If you are one of many who shares the misconception that there is an estate tax exception for lottery winnings, you may be disappointed. With the enticingly large multi-state Powerball payouts lately, the potential estate tax consequences for lottery winnings can be significant. Although there is no California estate tax on the state level, the IRS will be sure to take its share of your winnings. Here is what you need to know.
California Estate Tax has been eliminated
As of January 1, 2005, California no longer imposes a separate estate tax at the state level. Therefore, the only estate tax liability California residents need to be concerned with is on the federal level. Currently there are 17 states who still impose estate tax on the state level. However, gift taxes are still imposed. A gift is property you receive from someone while that person is still alive. Generally, the person giving the gift is the one who will be responsible for paying gift taxes and reporting that gift to the IRS. The person receiving the gift does not have immediate tax liability. However, there may be future tax consequences, such as when the gift is sold.
The federal estate tax exemption
The federal estate tax exemption allows an estate with a value below the exemption amount to be passed on tax-free. As of 2016, the exemption amount is $5.45 million. The tax exemption is “portable,” meaning that the surviving spouse of a decedent can take advantage of any unused portion of their deceased spouse’s exemption. .

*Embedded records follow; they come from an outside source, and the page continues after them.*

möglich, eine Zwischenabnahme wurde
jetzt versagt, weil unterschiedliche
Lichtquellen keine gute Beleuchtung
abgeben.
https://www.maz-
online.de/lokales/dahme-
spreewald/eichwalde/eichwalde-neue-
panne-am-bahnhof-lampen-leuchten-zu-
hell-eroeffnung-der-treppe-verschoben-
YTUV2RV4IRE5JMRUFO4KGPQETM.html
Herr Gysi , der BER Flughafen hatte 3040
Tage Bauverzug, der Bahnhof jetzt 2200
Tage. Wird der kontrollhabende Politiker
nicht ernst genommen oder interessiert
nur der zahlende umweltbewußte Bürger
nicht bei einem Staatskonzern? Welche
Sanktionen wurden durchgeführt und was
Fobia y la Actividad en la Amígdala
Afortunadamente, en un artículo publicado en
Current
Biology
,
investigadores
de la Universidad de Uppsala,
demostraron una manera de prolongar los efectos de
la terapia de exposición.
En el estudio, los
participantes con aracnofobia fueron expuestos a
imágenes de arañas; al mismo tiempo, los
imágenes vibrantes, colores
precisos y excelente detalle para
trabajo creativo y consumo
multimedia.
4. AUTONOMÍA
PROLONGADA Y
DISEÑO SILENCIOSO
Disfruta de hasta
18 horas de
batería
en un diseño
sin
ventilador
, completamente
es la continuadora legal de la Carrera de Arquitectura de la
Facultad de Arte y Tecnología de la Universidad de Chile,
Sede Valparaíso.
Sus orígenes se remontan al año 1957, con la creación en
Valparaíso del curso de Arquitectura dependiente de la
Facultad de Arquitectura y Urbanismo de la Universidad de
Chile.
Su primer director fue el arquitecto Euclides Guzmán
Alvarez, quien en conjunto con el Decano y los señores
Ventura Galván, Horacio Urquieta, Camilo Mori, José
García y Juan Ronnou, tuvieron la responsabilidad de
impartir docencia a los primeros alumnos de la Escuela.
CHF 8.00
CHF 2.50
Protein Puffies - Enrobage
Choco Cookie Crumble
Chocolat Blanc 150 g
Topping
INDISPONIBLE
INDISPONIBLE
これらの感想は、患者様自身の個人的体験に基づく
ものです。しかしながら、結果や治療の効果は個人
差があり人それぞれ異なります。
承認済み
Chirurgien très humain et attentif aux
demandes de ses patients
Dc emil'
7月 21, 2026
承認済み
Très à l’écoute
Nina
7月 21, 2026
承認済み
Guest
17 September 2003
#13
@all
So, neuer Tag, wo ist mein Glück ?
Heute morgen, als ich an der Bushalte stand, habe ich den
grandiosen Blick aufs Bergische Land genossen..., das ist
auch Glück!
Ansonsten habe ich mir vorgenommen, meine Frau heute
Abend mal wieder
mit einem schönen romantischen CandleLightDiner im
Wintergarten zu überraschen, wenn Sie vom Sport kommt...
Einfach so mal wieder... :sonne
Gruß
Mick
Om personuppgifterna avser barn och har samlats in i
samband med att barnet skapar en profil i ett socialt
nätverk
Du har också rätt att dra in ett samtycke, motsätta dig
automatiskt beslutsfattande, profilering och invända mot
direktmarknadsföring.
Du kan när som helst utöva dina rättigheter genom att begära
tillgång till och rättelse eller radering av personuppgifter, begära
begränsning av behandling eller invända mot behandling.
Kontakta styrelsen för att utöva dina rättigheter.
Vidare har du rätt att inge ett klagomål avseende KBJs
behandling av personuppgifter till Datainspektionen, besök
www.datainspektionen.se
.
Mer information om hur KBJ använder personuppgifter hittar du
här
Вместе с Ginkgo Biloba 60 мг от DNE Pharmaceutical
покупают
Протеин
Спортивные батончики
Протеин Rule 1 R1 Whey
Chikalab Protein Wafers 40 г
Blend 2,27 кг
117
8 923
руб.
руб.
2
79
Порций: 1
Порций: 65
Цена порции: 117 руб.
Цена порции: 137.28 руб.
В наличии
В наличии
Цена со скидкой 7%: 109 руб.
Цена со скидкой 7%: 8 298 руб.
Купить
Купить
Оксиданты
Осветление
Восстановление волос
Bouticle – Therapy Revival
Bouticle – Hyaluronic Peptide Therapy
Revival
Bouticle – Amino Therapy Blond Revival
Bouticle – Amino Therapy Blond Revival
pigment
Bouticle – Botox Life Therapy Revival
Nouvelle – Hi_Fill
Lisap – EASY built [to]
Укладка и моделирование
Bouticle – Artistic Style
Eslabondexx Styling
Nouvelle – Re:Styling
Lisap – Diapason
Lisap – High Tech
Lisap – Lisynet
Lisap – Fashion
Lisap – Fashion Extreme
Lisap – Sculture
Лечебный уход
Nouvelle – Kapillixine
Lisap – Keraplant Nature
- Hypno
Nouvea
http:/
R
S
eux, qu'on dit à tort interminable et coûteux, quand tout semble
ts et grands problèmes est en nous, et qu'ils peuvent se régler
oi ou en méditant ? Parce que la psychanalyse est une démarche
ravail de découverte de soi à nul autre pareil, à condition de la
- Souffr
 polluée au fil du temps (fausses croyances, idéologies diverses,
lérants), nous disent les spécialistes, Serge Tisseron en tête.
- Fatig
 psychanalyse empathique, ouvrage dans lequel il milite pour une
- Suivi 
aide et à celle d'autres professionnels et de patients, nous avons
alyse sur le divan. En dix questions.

Sharing your lottery winnings with family
It is very common for lottery winners to make arrangements for sharing those huge winnings with their family members. Some even have plans in place for sharing their lottery loot even before they buy their lottery tickets. These arrangements can work as long as they are bona fide, binding arrangements to share the proceeds, which actually allow for the transfer of the winnings to a special account to be shared directly by family members.
However, if the arrangement isn’t made properly, the sharing of lottery proceeds will result in simple gifts to family. The misconception is that there is a federal exception to gift or estate taxes when lottery winnings are shared amongst family.
The IRS will still get its share of lottery winnings
What you need to know is that there is no lottery exception to the imposition of gift or estate taxes. A lottery winner’s estate will include his or her interest in the lottery winnings as of his or her date of death, at fair market value. The regular gift tax rules also apply to lottery winners.
Lottery winners may make tax-free gifts to any number of individuals as long as the total amount given to each beneficiary in a year does not exceed the annual exclusion from the gift tax ($14,000 per recipient in 2016).
The use of a lottery trust
When a transfer is made prior to claiming the lottery winnings, the gift tax issue becomes a little trickier. Certainly, the wisest thing is to make a gift of an interest in the lottery ticket before the winning numbers are selected. That way, the value of the gift is insignificant. If you regularly play the lottery, it would be a good idea to have a sharing agreement in place ahead of time, just in case. In this way, you may be able to avoid gift taxes.
An oral agreement might suffice
There have been a few cases where oral agreements to share lottery winnings have been sufficient to avoid adverse gift tax consequences. For example, in once case a family established that the two parents and five adult children contributed money jointly toward the purchase of lottery tickets each week by contributing dollar bills to a goldfish bowl. Subsequently, the winning ticket was purchased with the pooled funds so the shares allocated to the children were not considered to be gifts.
Because there was no written partnership agreement documenting the sharing arrangement, however, the Internal Revenue Service ruled that state law regarding oral partnerships applied, meaning that all seven family members were deemed to own equal shares of the partnership (and not the unequal shares they wanted to use).
Issues with transferring lottery proceeds to an entity
In one particular case, a lottery winner created a corporation after winning so that the entity could claim the lottery proceeds. She and her spouse owned 49% of the stock in the company and other family members owned the remaining 51%. In that situation, the court determined that the 51% owned by the family actually constituted a gift. In doing so, the court rejected the argument that there was an enforceable contract for a number of reasons. Primarily, there was no written agreement and the family members involved had no obligation to buy or contribute to buying the tickets. In fact, it was not clear from the arrangement how many family members were actually a party to the agreement.